• EXCERPT PROVIDED:
In line with the first hypothesis, vital interest appears to be a determining factor in pushing sponsors to wage direct conflict, with the added note that in both “yes” cases the targeted state also had a vital interest at stake. This correlation could be construed as the targeted state fighting back so ferociously that sponsors are compelled to escalate their involvement. There appears to be no relationship between sponsors’ level of control and the decision to escalate into direct conflict, so the second hypothesis is disproved. The nuclear avoidance hypothesis is substantiated since two of the three “no” cases involved opposing nuclear powers, although it was the same states in both cases. The third case, M23 insurgency, involved two nonnuclear states, but the lack of direct conflict can be attributed to Rwanda lacking a vital interest, notwithstanding its claims of genocide prevention.
Deter and Prevail
The increased likelihood for proxy wars to escalate into direct conflict poses a challenge for the U.S. Army, which is expected to deter escalation and prevail in armed conflict while also undergoing restructuring in anticipation of future operational requirements.90 Changing sponsors’ perception of vital interest in a conflict is a political and diplomatic matter, and outside the scope of responsibility of the U.S. Army. However, Army leaders can adapt how they employ forces to deter sponsors from escalating into direct conflict or impose costs if escalation does occur. These adaptions can buy time and space for policymakers to deescalate crises via diplomatic means or set conditions for larger U.S. military interventions if needed.
Army leaders should start by improving information-sharing between theater armies and ARSOF elements in theater. Like SFABs, ARSOF elements provide combatant commanders with situational awareness and support security cooperation efforts.91 Additionally, ARSOF’s focus on irregular warfare and foreign internal defense makes them the most likely U.S. forces to be involved in proxy wars since these conflicts usually have an insurgency component, and sponsors usually employ nonmilitary capabilities to subvert targeted states’ capacity to resist proxy aggression.92 Therefore, ARSOF elements are best-situated to sense and report escalation indicators such as the presence of sponsor forces or the introduction of high-end capabilities that proxies previously lacked. These indicators can inform theater armies’ force-tailoring processes in the event U.S. policymakers decide to deploy additional U.S. forces to deter escalation or defend against aggression if deterrence fails.93
Presently, however, ARSOF elements lack a direct information-sharing channel to theater armies because they are employed through the theater special operations commands during competition.94 Today’s fluid security environment is characterized by simultaneously blurry and thin lines among competition, crisis, and conflict, which confers advantage upon revisionist powers that seek to upend the status quo. The information gap between ARSOF elements and theater armies provides revisionist powers further advantage by delaying U.S. responses while leaders make sense of a proxy conflict’s unexpected escalation into interstate conventional warfare.

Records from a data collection
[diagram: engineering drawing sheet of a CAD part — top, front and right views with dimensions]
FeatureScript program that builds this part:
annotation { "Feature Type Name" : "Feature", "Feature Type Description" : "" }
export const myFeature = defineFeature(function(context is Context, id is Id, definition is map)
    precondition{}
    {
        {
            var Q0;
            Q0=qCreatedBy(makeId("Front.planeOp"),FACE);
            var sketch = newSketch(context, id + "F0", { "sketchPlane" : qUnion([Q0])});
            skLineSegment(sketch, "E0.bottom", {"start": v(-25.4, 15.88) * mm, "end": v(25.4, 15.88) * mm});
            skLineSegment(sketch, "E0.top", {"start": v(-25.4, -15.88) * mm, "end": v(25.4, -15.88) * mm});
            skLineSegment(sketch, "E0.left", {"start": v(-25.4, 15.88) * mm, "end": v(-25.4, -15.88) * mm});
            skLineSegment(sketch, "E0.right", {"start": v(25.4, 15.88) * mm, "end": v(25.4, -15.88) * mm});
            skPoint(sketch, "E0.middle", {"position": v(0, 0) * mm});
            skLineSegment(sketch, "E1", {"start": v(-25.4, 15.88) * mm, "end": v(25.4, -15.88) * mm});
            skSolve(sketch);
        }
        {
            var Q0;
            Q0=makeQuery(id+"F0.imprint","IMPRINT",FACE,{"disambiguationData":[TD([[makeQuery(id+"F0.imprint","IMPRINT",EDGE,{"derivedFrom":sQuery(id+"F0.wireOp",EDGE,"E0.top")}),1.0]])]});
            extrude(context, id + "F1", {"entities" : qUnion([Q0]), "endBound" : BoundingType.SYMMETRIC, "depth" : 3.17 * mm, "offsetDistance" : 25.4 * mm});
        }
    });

• REQUIRED ACTIONS:
[A] Name each hypothesis that the passage on proxy war escalation tests, and give the finding the passage reports for each one.
[B] Carry the passage on proxy war escalation forward from its last sentence.
This material comes from a separate source and is unrelated to the passage.

• YOUR RESPONSES:
[A]
- Vital interest (the first hypothesis): supported. Vital interest appears to be a determining factor in pushing sponsors into direct conflict.
- Sponsors' level of control (the second hypothesis): disproved. No relationship appears between sponsors' level of control and the decision to escalate.
- Nuclear avoidance: substantiated. Two of the three "no" cases involved opposing nuclear powers.

[B]
A way to mitigate the information gap is by leveraging an existing capability, special operations command and control elements (SOCCE) to integrate relevant intelligence from the theater special operations commands’ forward-stationed forces into theater armies’ operations and plans. During steady-state operations, SOCCEs are employed to facilitate theater armies’ daily Title 10 responsibilities to ARSOF units in theater.95 When needed, SOCCEs also conduct other synchronization and liaison activities to include sharing intelligence from ARSOF units to answer supported conventional forces commanders’ information requirements.96 Doctrine is unclear on whether SOCCEs are permanent or temporary organizations, but SOCCEs must become permanent cells within all theater army staffs going forward to ensure the seamless and continuous integration of ARSOF intelligence into theater army operations in response to, or better yet in anticipation of, conflict escalation.97
Theater armies should also consider adjusting time-phased force and deployment data (TPFDD) to rapidly deploy small units with high-end capabilities (e.g., air and missile defense, electronic warfare, long-range precision fires, space) to attach to forward-stationed forces (SFABs and ARSOF) at the outset of large-scale combat operations. These modest reinforcements would bolster forward-stationed forces’ capacity to assist partner forces in securing the strategic lines of communication and key terrain required for joint forcible entry operations.98 More importantly, they would offset any technological advantages the adversary possesses vis-à-vis partner forces, enabling forward-stationed and partner forces to fight on more favorable terms while larger U.S. units deploy into joint operations areas.
These technological offsets are crucial when considering the time required to deploy sizeable U.S. forces, time in which adversaries will retain the numerical advantage. While the 82nd Airborne Division is supposed to deploy one infantry brigade within ninety-six hours, other formations take much longer to deploy: active-duty Stryker and armored brigades require fourteen days, a National Guard brigade requires fifty days, and a National Guard division requires eighty days.99 These timelines will be longer if U.S. forces are deployed to regions that lack pre-positioned stocks and robust logistics support, regions where SFABs and ARSOF are expected to operate.
Besides adjusting theater armies’ TPFDDs, SFAB and ARSOF units will need to be evaluated on their ability to command and control these attached units in conjunction with partner forces. A possible solution could be to expand combat training center rotations to include a “Defense by Forward-Stationed Forces” phase in which SFAB and ARSOF units act as task forces employing high-end capabilities to assist partner forces’ defensive and retrograde operations in response to an invasion.100 Combat training center rotations would also be ideal venues to collect lessons learned about the optimal force sizes and compositions that SFAB and ARSOF units of varying echelons could effectively command and control, which would inform theater armies’ TPFDDs.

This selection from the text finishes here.